12. “Não havia qualquer conforto nos dias a seguir à fuga da Catedral. Estávamos a viver em barracas, não em mansões”.
13. A história de Leon em Miami não aconteceu. Ele não viveu nos EUA e morreu depois de ser raptado e torturado pelos Castaños, em Medellín.
14. Pablo Escobar nunca ameaçou as pessoas de Cali. Pelo contrário, fez um comunicado em que dizia que a sua mulher e parte da sua família também eram originalmente da cidade.
15. Ricardo Priscus já estava morto há muito tempo quando a história da segunda temporada se passa.
16. Pablo Escobar nunca atacou a filha de Gilberto Rodriguez, nem nenhum membro da família, no seu casamento. “Essa era uma regra, não se toca nas famílias”.
17. “O meu pai nunca nos obrigou a viver escondidos com ele, ele pensava era que a nossa educação e outras oportunidades seriam melhores assim”.
18. “Nós só estivemos num único tiroteio com o meu pai, mas não foi como o da série”.
19. Em “Narcos”, os ataques de bomba à rede de fachada das farmácias liderada por Gilberto Rodriguez acontecem em 1993, mas na realidade aconteceram entre 1988 e 1989.
20. A mãe de Pablo Escobar traiu-o e aliou-se ao seu filho mais velho, Roberto “Osita”. Negociaram com os Los Pepes e colaboraram tanto que continuaram a viver tranquilamente na Colômbia enquanto todos os aliados de Escobar estavam exilados ou mortos.

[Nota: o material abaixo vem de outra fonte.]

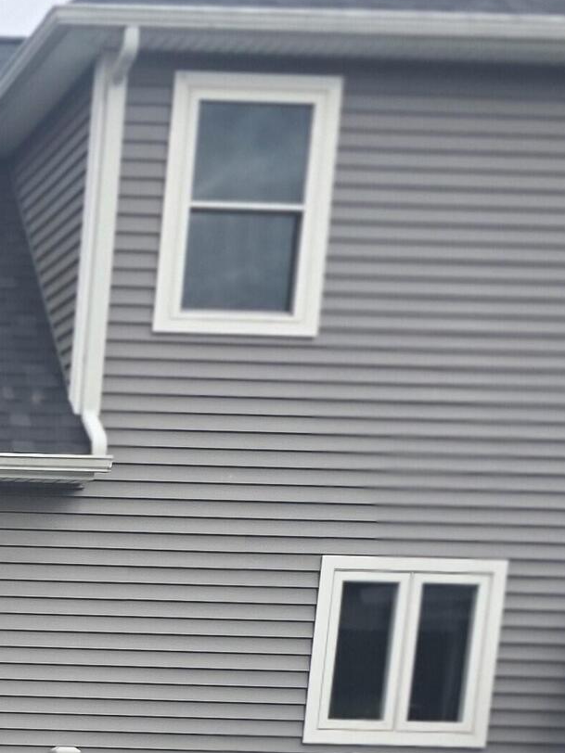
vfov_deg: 20.3
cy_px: 1025
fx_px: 1893
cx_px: -460
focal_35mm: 87
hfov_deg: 14.8
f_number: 1.7
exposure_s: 1/719
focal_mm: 6.3
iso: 32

21. “A viagem à Alemanha não foi assim. A minha avó paterna não viajou connosco”.
22. O Ministério Público da Colômbia não quis ajudar assim tanto, como foi mostrado na série. A organização tinha infiltrados do cartel de Cali. “Nós éramos reféns, raptados pelos nossos e acusados do crime de sermos familiares [de Escobar]. Éramos duas crianças e duas mulheres trancadas num pequeno quarto de hotel”.
23. A jornalista Virginia Vallejo, que foi amante de Pablo Escobar, nunca falou com a mulher de Pablo depois da fuga da Catedral. Foi só uma década depois, quando Pablo e Virginia se voltaram a encontrar, quando ela também era amante dos líderes do cartel de Cali.
24. No hotel Tequendama, Pablo Escobar não enviou telefones à família, eles usavam o de lá. “Eu desligava a chamada, sempre que ele ligava, para o proteger. Mas ele era teimoso e ficava tempo de mais na linha, e sabia que o iam apanhar por isso. ‘O telefone é a morte’, disse-me toda a vida”.
25. Nenhum jornalista foi assassinado em frente do hotel Tequendama.
26. Pablo Escobar nunca tratou mal os pais. “Nunca houve uma conversa nesse tom ou com esse sentido”.
27. Depois de Escobar morrer, a mulher foi chamada para uma reunião com o cartel de Cali, onde havia mais de 40 líderes de organizações criminosas de toda a Colômbia. A pessoa que a salvou não foi o Gilberto, mas sim o Miguel Rodriguez.
28. “A minha avó disse na série que foi a minha mãe que traiu o meu pai? Quando era ela e os seus filhos que conversavam em segredo com o cartel de Cali”.